### Required work
Look below for the line containing "pierden. O bien"; from there, print each line exactly up to and including the line containing "internationalen Häusern hier", and stop.

### Extracted material
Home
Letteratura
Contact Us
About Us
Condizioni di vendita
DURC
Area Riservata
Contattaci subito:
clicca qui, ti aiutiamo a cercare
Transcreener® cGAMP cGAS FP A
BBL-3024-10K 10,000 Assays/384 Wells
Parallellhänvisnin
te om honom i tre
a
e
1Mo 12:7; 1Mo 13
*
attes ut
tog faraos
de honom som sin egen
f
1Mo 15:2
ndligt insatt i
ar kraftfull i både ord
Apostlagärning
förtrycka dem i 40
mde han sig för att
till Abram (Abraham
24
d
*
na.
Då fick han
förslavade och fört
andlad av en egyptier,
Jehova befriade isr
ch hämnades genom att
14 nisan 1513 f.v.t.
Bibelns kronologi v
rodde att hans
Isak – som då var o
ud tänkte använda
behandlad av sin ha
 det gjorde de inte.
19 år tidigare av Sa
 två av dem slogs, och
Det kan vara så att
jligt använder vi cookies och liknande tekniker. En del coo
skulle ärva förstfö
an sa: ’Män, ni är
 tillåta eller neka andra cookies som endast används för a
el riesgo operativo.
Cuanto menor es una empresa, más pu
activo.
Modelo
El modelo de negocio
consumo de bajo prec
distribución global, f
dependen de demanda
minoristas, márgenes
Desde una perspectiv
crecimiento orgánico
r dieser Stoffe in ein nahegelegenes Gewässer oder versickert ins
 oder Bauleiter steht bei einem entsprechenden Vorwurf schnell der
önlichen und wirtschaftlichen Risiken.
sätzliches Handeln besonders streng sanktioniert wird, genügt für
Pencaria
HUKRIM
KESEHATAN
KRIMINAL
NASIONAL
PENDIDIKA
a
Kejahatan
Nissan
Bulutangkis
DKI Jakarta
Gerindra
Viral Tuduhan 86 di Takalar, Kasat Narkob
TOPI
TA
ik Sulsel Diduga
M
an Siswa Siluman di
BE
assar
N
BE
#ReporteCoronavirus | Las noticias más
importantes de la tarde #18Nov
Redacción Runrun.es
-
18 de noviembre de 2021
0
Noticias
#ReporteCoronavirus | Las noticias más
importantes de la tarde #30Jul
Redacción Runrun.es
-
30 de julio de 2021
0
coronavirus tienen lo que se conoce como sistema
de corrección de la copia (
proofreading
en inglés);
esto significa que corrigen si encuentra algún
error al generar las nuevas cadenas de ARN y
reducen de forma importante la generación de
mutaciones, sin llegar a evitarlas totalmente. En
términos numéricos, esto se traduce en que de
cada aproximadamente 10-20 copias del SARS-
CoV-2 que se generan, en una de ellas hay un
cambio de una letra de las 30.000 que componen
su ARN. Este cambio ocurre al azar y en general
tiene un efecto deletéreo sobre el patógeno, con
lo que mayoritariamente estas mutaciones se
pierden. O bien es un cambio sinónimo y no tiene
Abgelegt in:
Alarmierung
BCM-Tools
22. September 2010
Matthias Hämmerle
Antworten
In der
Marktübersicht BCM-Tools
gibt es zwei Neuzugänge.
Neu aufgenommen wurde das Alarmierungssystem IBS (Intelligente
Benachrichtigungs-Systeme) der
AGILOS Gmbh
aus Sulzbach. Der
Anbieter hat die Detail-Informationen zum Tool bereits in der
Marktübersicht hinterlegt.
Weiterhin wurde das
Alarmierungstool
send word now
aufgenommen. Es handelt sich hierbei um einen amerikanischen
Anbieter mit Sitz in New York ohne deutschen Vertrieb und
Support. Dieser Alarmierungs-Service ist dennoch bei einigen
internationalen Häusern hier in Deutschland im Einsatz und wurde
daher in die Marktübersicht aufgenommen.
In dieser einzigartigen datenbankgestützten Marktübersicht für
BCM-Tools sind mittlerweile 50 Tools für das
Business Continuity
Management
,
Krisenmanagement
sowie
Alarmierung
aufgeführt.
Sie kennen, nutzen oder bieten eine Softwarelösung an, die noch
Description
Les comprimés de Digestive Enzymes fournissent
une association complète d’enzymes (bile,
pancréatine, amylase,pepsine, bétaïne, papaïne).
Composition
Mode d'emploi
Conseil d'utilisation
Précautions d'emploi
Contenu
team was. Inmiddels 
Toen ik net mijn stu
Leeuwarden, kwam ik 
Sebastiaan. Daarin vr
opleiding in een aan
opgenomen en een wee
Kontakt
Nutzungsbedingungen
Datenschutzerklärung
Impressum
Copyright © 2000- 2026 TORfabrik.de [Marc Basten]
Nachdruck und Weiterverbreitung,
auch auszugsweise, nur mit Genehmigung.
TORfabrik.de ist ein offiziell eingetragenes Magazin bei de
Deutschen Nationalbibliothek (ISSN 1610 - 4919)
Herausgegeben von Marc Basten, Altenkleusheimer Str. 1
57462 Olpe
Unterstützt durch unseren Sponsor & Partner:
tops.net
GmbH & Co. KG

### Solution to this task
pierden. O bien es un cambio sinónimo y no tiene
Abgelegt in:
Alarmierung
BCM-Tools
22. September 2010
Matthias Hämmerle
Antworten
In der
Marktübersicht BCM-Tools
gibt es zwei Neuzugänge.
Neu aufgenommen wurde das Alarmierungssystem IBS (Intelligente
Benachrichtigungs-Systeme) der
AGILOS Gmbh
aus Sulzbach. Der
Anbieter hat die Detail-Informationen zum Tool bereits in der
Marktübersicht hinterlegt.
Weiterhin wurde das
Alarmierungstool
send word now
aufgenommen. Es handelt sich hierbei um einen amerikanischen
Anbieter mit Sitz in New York ohne deutschen Vertrieb und
Support. Dieser Alarmierungs-Service ist dennoch bei einigen
internationalen Häusern hier in Deutschland im Einsatz und wurde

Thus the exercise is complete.